Parce qu’elle a été démantelée rapidement par les Allemands, et qu'elle se limitait à une poignée de jeunes qui agissaient de façon isolée, sans intégrer leurs actions dans le cadre d’une organisation plus large, la Main noire reste assez peu connue, bien qu'elle incarne les débuts de la résistance en Alsace, dans le contexte particulier de l’annexion au Reich. Elle est peu évoquée dans les livres d’histoire sur la période, à l’exception de ceux qui portent spécifiquement sur l’Alsace-Moselle sous l’Occupation. Il faudra attendre 2008 pour que la première plaque commémorative évoquant l’organisation soit apposée à Strasbourg, à l’entrée du collège épiscopal Saint-Etienne.

En rendant hommage à ses membres, ce reportage du journal télévisé régional de France 3 Alsace soir tente donc, à l’occasion du 70e anniversaire de la mort de Marcel Weinum, de sortir de l’oubli cette organisation pionnière de la résistance en Alsace. Il existe également peu de documents photographiques permettant d’illustrer l’histoire de la Main-noire, à l’exception de cette photo utilisée dans le reportage, qui montre cinq membres de l’organisation (Marcel Weinum, François Mosser, Boesch, Lucien Entzmann et Charles Augustin) posant devant le monument aux morts de Strasbourg.
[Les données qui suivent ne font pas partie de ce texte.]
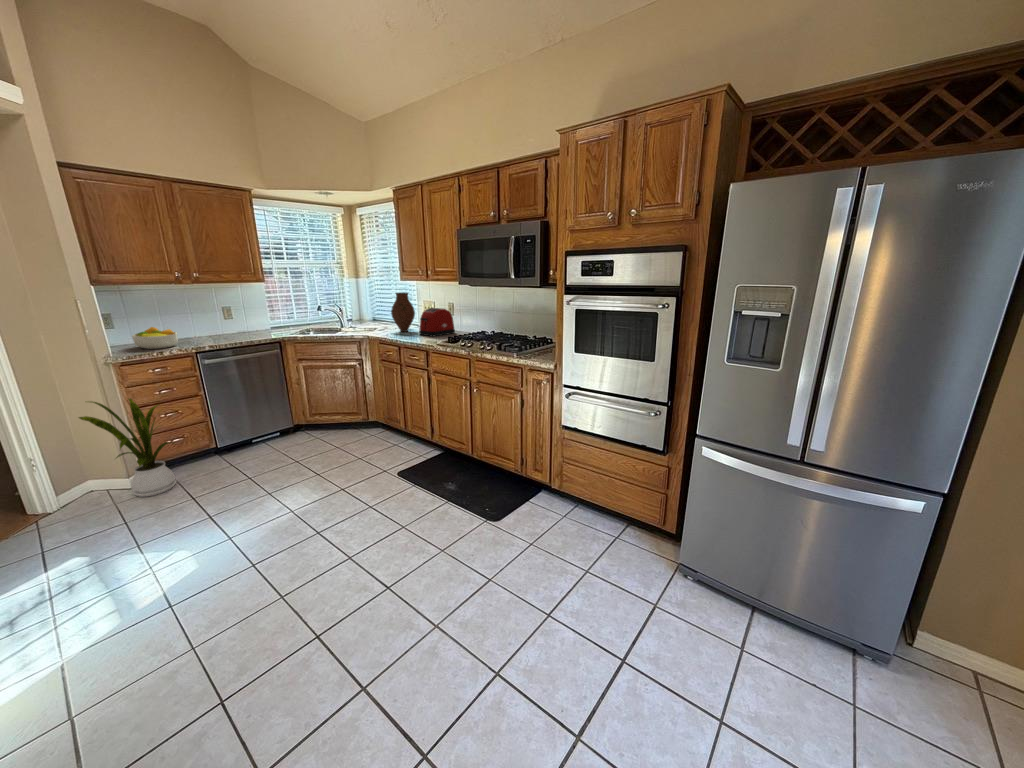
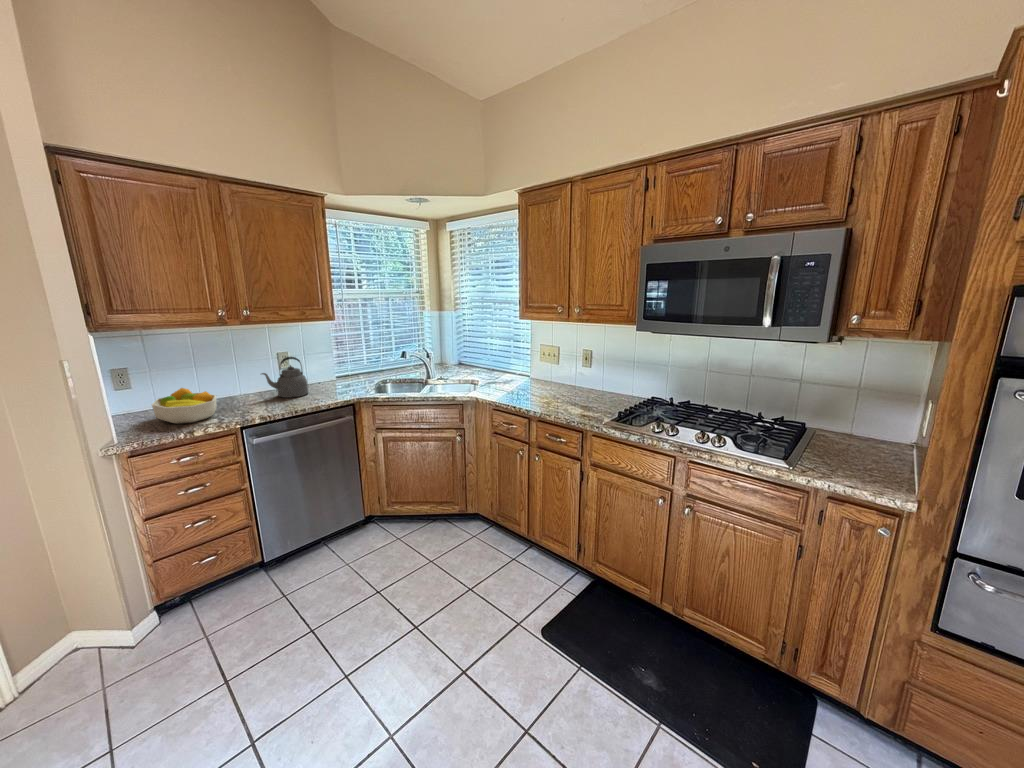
vase: present [391,292,415,332] -> none [503,334,535,389]
kettle: none [209,308,247,338] -> present [262,357,308,398]
toaster: present [419,308,455,336] -> none [548,357,596,401]
house plant: present [79,399,176,497] -> none [45,508,204,674]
Cette photo est intéressante car elle montre de très jeunes gens posant en costume, comme s’ils endossaient déjà leurs responsabilités d’adultes.

Outre Marcel Weinum, créateur de l’organisation, exécuté par les Allemands le 14 avril 1942 alors qu’il venait tout juste d’avoir dix-huit ans, le reportage évoque deux autres figures de la Main-noire. Ceslav Sieradzki tout d’abord, né à Barr de parents immigrés polonais, qui décide d’entrer en Résistance dès l’été 1940 car les Allemands ont annexé à la fois son pays d’origine, la Pologne, et sa patrie d’adoption, l’Alsace. Il fut l’un des éléments les plus actifs aux côtés de Weinum et participa à l’attentat contre la voiture du Gauleiter Wagner. Interné au camp de Schirmeck après son arrestation, il est abattu sommairement et sans jugement le 12 décembre 1941. Il est donc le premier à être exécuté, avant Marcel Weinum. Le communiqué officiel allemand annonce qu’il a été « fusillé pour Résistance ». C’est la première fois que le terme est employé par l’occupant. Jean-Jacques Bastian pour sa part est le dernier survivant de la Main-noire. Cet apprenti arpenteur, âgé de 17 ans en 1940, surnommé par ses camarades « Franzmann » car il ne parle ni l’alsacien ni l’allemand, est nommé par Weinum chef de groupe. C’est Bastian qui propose le nom de la Main noire pour l’organisation, symbolisant « la main vengeresse qui s’oppose aux affronts nazis faits à l’Alsace ». Arrêté le 20 octobre 1942, il sera ensuite incorporé de force dans la Wehrmacht, contraint d’aller se battre sur le front de l’Est.